The Last Mayor of Chinatown tells the story of Yuen Yee, who served as the last honorary mayor of Pittsburgh’s Chinatown and collected one of the largest known archive of local Chinese history. Told through images, documents, and artifacts, the film interweaves excerpts from Yee’s memoir with his daughter Shirley’s contemporary commentary to show his instrumental role in supporting newly arrived immigrants and establishing mutual aid initiatives. Through the Yee family’s story, we learn about the rise, decline, and rediscovery of Pittsburgh’s Chinatown.

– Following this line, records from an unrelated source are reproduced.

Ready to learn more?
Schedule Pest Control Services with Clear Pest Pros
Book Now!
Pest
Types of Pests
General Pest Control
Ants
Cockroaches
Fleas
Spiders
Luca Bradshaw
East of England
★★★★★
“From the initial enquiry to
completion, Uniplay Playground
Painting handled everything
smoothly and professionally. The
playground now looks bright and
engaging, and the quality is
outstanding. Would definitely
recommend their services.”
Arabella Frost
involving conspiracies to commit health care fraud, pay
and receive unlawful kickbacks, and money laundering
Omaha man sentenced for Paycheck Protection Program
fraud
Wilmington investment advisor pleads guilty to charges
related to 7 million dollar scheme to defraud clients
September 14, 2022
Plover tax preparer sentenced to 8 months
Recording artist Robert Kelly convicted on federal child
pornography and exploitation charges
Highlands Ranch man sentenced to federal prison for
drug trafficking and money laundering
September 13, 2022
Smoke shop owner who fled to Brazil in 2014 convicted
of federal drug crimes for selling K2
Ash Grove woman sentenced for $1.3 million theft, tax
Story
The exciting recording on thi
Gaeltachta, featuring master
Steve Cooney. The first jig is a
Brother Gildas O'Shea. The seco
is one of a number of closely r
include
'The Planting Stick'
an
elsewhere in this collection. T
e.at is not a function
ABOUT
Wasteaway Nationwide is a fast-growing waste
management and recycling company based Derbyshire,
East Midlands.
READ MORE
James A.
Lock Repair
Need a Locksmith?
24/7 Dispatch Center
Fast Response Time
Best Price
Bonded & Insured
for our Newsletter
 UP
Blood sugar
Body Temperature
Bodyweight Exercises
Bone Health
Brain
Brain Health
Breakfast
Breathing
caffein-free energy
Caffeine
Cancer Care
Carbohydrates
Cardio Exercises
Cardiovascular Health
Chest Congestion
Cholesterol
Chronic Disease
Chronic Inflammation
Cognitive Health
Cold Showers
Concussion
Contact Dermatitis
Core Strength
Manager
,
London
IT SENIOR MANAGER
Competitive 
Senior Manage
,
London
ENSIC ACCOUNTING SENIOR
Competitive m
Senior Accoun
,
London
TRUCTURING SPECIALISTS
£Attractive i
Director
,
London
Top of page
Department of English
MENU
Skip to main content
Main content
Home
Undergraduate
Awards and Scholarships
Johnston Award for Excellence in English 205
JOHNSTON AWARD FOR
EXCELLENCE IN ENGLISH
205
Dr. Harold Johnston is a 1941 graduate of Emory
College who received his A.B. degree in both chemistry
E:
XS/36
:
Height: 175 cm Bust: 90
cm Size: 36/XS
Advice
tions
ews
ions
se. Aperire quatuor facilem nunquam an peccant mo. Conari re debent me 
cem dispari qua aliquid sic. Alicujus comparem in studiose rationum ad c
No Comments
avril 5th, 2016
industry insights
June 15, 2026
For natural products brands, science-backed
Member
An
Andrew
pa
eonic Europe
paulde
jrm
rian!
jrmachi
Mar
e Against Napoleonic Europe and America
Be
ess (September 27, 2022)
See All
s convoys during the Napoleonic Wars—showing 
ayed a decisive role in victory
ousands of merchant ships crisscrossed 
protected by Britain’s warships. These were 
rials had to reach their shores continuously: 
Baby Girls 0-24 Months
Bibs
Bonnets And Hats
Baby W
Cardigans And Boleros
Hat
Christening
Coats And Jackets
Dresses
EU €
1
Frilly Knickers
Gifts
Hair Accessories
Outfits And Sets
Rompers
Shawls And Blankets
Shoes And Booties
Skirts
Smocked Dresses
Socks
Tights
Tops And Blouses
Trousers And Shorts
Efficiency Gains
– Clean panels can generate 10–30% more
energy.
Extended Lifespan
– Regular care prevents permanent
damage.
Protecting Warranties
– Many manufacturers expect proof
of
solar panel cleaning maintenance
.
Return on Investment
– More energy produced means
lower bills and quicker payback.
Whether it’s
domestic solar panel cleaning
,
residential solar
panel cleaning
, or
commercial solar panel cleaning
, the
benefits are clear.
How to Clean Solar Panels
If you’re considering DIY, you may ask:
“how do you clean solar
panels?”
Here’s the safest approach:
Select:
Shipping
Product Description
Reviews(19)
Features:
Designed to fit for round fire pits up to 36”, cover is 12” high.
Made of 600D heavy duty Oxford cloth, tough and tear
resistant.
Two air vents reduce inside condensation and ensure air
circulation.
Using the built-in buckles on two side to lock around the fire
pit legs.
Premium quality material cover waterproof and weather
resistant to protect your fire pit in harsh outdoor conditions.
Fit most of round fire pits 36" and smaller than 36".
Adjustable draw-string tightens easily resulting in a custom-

Pittsburgh’s Lost Chinatown

In the documentary, Pittsburgh’s Lost Chinatown, Lydia Y. Ott tells the story of her grandmother, Lydia L. Ott, who grew up in Pittsburgh’s Chinatown on Third Avenue in the 1930s. She hopes to continue to pass down the story of Pittsburgh’s Chinatown for generations to come.

For more information or to request additional accommodations, please contact Sierra Green at

Image caption: From front center (counter-clockwise): William Yot Jr., three unidentified men, Chew Soo Lim Yee (owner of Chinatown Inn restaurant), Harry Chew, Tong Yee, Jon Yee, Toy Yee, William Yot (first mayor of Chinatown), and Genevieve Yot at Chinatown Inn in 1949. Additional members of Yee and Lee families in background. Courtesy of Shirley Yee, from the collection of Yuen Yee, the last mayor of Chinatown and an avid amateur photographer.